2. More interesting than his writings and his importance for the development of Jewish thought is Ezekiel's own personality. We have the materials for knowing Ezekiel as well as any man in the Old Testament; perhaps, with the single exception of St. Paul, as well as any man in the whole Bible. The great characters of earlier history leave us with the problem of separating what later ages thought about them from what they were themselves; the writers of the prophetic as of the apostolic age leave us with equally difficult problems as to the time, order, and occasion of their writings-of our only data, that is to say, for becoming acquainted with the men themselves. But in the case of Ezekiel these problems are hardly suggested. We have a series of writings to which for the most part dates are carefully attached, and which reveal an orderly connexion both with one another and with the course of their author's thought and experiences. In the Book of Isaiah-and even in the first thirty-nine chapters of the book-is included much that modern study has attributed to later times. The writings of Jeremiah have strangely and almost hopelessly lost their chronological sequence. Even the “minor” prophets reveal themselves as compilations of different times and often of different authors. But the unity and orderliness of Ezekiel's works is striking and practically unquestioned; and the personality which they reveal is not less striking.

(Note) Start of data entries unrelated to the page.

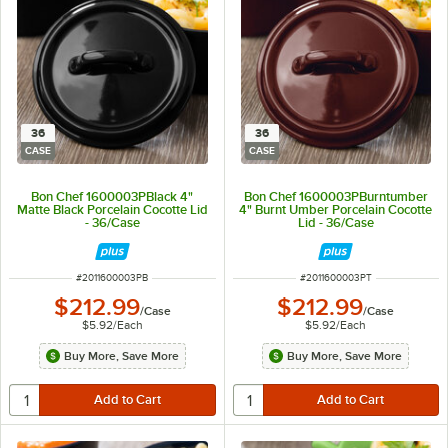
36
36
CASE
CASE
Bon Chef 1600003PBlack 4"
Bon Chef 1600003PBurntumber
Matte Black Porcelain Cocotte Lid
4" Burnt Umber Porcelain Cocotte
- 36/Case
Lid - 36/Case
ITEM NUMBER
ITEM NUMBER
#
2011600003PB
#
2011600003PT
$212.99
$212.99
/
Case
/
Case
$5.92
/
Each
$5.92
/
Each
Buy More, Save More
Buy More, Save More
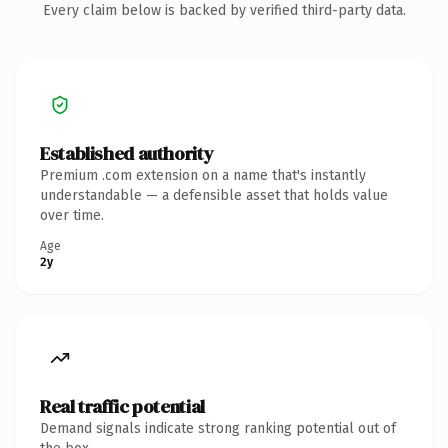
Every claim below is backed by verified third-party data.
Established authority
Premium .com extension on a name that's instantly
understandable — a defensible asset that holds value
over time.
Age
2y
Real traffic potential
Demand signals indicate strong ranking potential out of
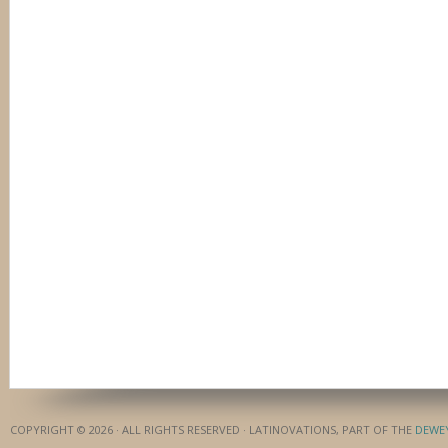
COPYRIGHT © 2026 · ALL RIGHTS RESERVED · LATINOVATIONS, PART OF THE
DEWE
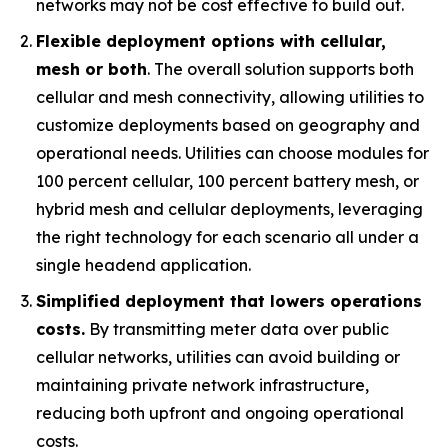
networks may not be cost effective to build out.
Flexible deployment options with cellular,
mesh or both
. The overall solution supports both
cellular and mesh connectivity, allowing utilities to
customize deployments based on geography and
operational needs. Utilities can choose modules for
100 percent cellular, 100 percent battery mesh, or
hybrid mesh and cellular deployments, leveraging
the right technology for each scenario all under a
single headend application.
Simplified deployment that lowers operations
costs.
By transmitting meter data over public
cellular networks, utilities can avoid building or
maintaining private network infrastructure,
reducing both upfront and ongoing operational
costs.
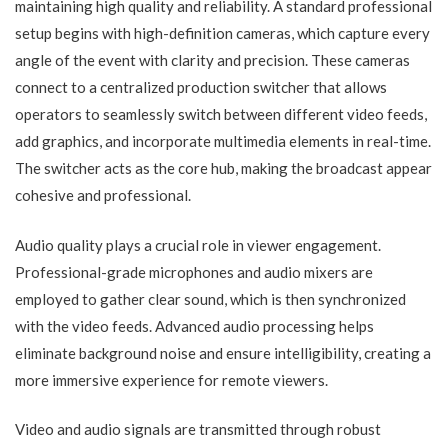
maintaining high quality and reliability. A standard professional
setup begins with high-definition cameras, which capture every
angle of the event with clarity and precision. These cameras
connect to a centralized production switcher that allows
operators to seamlessly switch between different video feeds,
add graphics, and incorporate multimedia elements in real-time.
The switcher acts as the core hub, making the broadcast appear
cohesive and professional.
Audio quality plays a crucial role in viewer engagement.
Professional-grade microphones and audio mixers are
employed to gather clear sound, which is then synchronized
with the video feeds. Advanced audio processing helps
eliminate background noise and ensure intelligibility, creating a
more immersive experience for remote viewers.
Video and audio signals are transmitted through robust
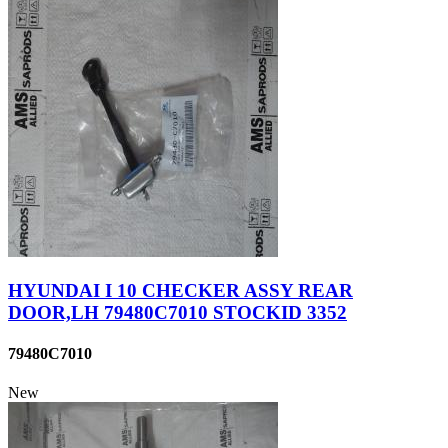
HYUNDAI I 10 CHECKER ASSY REAR
DOOR,LH 79480C7010 STOCKID 3352
79480C7010
New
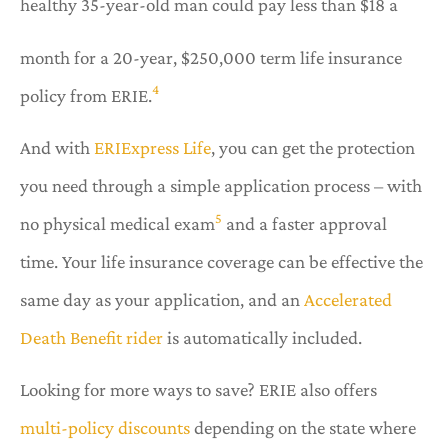
healthy 35-year-old man could pay less than $18 a
month for a 20-year, $250,000 term life insurance
4
policy from ERIE.
And with
ERIExpress Life
, you can get the protection
you need through a simple application process – with
5
no physical medical exam
and a faster approval
time. Your life insurance coverage can be effective the
same day as your application, and an
Accelerated
Death Benefit rider
is automatically included.
Looking for more ways to save? ERIE also offers
multi-policy discounts
depending on the state where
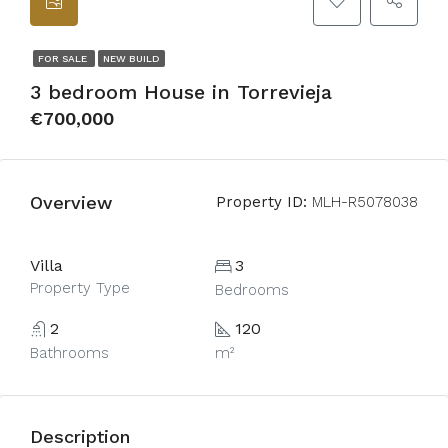
FOR SALE
NEW BUILD
3 bedroom House in Torrevieja
€700,000
Overview
Property ID:
MLH-R5078038
Villa
3
Property Type
Bedrooms
2
120
Bathrooms
m²
Description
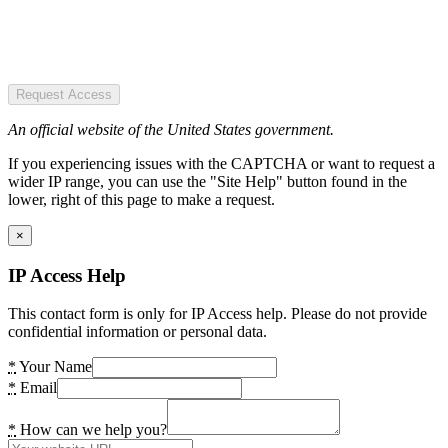
Request Access
An official website of the United States government.
If you experiencing issues with the CAPTCHA or want to request a
wider IP range, you can use the "Site Help" button found in the
lower, right of this page to make a request.
×
IP Access Help
This contact form is only for IP Access help. Please do not provide
confidential information or personal data.
*
Your Name
*
Email
*
How can we help you?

At first sight, the impression left by reading Ezekiel is disappointing and even repellent. All that is best in him seems borrowed from Jeremiah; all the rest nothing more than the product of a mind unable to separate the kernel of true religion from the husk of formula and ritual. But closer study reveals the opposite. What seemed mere enthusiasm for ritual now shows itself as a scrupulous and earnest conscientiousness, to which every command of God is important, simply because it is from God; which feels a single infringement of the law to be a breaking of the whole, and which is perfectly familiar with the truth, still only half learnt, that in religion the bodily and the mental, the inner and the outer, must for ever influence and react on one another.